**Text segment**.
########
We first declare a new SMT-LIB variable for the parameter x. Its value is unknown and the most we can say about it is that x > 3.

(declare-const x Int)                   ; declare `x : int`
(assert (>= (- x 1) 3))                 ; equivalent to `x > 3`
(push)                                  ; enter new stack frame
(assert (not (>= (- (- x 2) 1) 0)))     ; equivalent to `not (z > 0)` where `z == x - 2`
(check-sat)                             ; check satisfiability
(pop)                                   ; exit last stack frame

To prove that a contract is satisfied, we need to prove the validity of the logical implication where all previous formulas and assertions are premises and the contract is the conclusion. In the above example, the required implication is x > 3 ⇒ x - 2 > 0. However, SMT solvers can only prove that a formula is satisfiable (there exists an assignment of values to the variables that makes the formula true), not that it is valid (it is true for every assignment of values). Fortunately, we can determine if the implication is valid by negating the condition of the contract and checking whether the negation of the implication is satisfiable. If the SMT solver produces a model showing that it is, indeed, satisfiable, we have a counterexample of values that break the contract. If the SMT solver proves that the negated implication is not satisfiable, we conclude that the implication itself is valid, and that the contract cannot be broken. If the solver can neither show that the negated implication is satisfiable nor prove that it is not, its satisfiability is checked again in the theory of non-linear real arithmetic by the NLSat solver. (Z3 incorrectly translates strict inequalities when translating between the theories of integer and real arithmetic, which is why >= and <= are used instead of > and <.)

Some expressions, such as integers, booleans and variables that do not have function types, can be trivially translated into SMT-LIB representation, but the translation of other kinds of expressions can be tricky. When translating an if expression, the boolean condition has to be added to the premises when checking contracts in the then branch, while its negation has to be added to the premises when checking the else branch. Another non-trivial case is checking function calls, where each argument expression is translated and the contract on the corresponding parameter must be checked. As contracts on function parameters can refer to earlier parameters, the representations of argument expressions corresponding to named parameters are added to the function's local environment. In the example above, the local environment when checking the refined return type is {z ↦ "(- x 2)"}, so that the variable z in the contract expression is translated correctly.

The results of some function calls are represented directly, specifically the results of calls of built-in operators, which have standard interpretations in SMT theories, and uninterpreted functions such as length, which are used to represent abstract properties and whose values can be tracked and reasoned about by SMT solvers. The results of other function calls are represented by fresh SMT variables, which are constrained by the contract on the functions return type. For example, the result of the function application x + 6 is represented by "(+ x 6)", while the result of the call random1toN(10) is translated as

(declare-const _i0 Int)
(assert (and (<= 1 _i0) (<= _i0 10)))
########
**Data**.
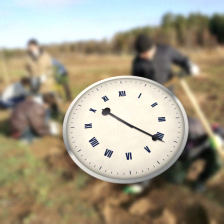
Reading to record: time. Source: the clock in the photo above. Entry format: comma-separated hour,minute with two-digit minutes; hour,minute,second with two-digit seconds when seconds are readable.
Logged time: 10,21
########
**Exercises to complete**.
(A) In the contract-checking text, which solver checks satisfiability again in non-linear real arithmetic when the first check gives no answer?
(B) Please quote the contract-checking text between "The results of some" and "1 _i0) (<= _i0 10)))", inclusive.
(C) Extend the contract-checking text onward from its final line.

**Final results**.
(A) The NLSat solver.

(B)
The results of some function calls are represented directly, specifically the results of calls of built-in operators, which have standard interpretations in SMT theories, and uninterpreted functions such as length, which are used to represent abstract properties and whose values can be tracked and reasoned about by SMT solvers. The results of other function calls are represented by fresh SMT variables, which are constrained by the contract on the functions return type. For example, the result of the function application x + 6 is represented by "(+ x 6)", while the result of the call random1toN(10) is translated as

(declare-const _i0 Int)
(assert (and (<= 1 _i0) (<= _i0 10)))

(C)
In contrast to other values, functions are not translated into SMT-LIB representation, but are instead stored in a function environment. If a function is the result of an application of a higher-order function, its local environment is stored along with its refined type. Take, for example, the function make_const : (x : int) → int → (z : int if z == x). The result of the call make_const(1 + 2) is the pair ({x ↦ "(+ 1 2)"}, int → (z : int if z == x)). That way, when the resulting function is called, its return type contract can be translated correctly.

Function casts must establish a subtype relationship between two refined function types, e.g. that a₁ → b₁ <: a₂ → b₂. Assuming that the base types of a₁ and a₂ and of b₁ and b₂ are equal, we must prove that the contract of a₂ implies the contract of a₁ (as parameter types are contravariant), and that the contract of a₂ and the contract of b₁ imply the contract of b₂ (since return types are covariant). If there are multiple parameters, the contracts of all earlier parameters of the supertype must be used as premises when checking the implication of contracts for each parameter and for the return type. For example, to prove that the type (x : int, y : int if y > 0) → (z : int if z == x + y) is a subtype of (x : int if x > 0, y : int if y > x) → (z : int if z > 0), we must prove 1) x > 0 ⇒ true, 2) x > 0 ∧ y > x ⇒ y > 0, and 3) x > 0 ∧ y > x ∧ z == x + y ⇒ z > 0.

Possible extensions

This experimental implementation demonstrates a refined type-checking algorithm that can check many software safety properties. However, it is far from complete, and could be improved in many different ways.

A simple addition would be implementing HM type inference and refined type checking for recursive functions, which are equivalent to loops and would make the language Turing complete. Another idea is to allow type aliases for refined types (e.g. type nat = i : int if i ≥ 0), and to perform a simple form of dead code elimination by proving when if branches cannot be taken. Furthermore, we could use the model generated by the SMT solver the negated implication is satisfiable to extract a set of values that break the contract.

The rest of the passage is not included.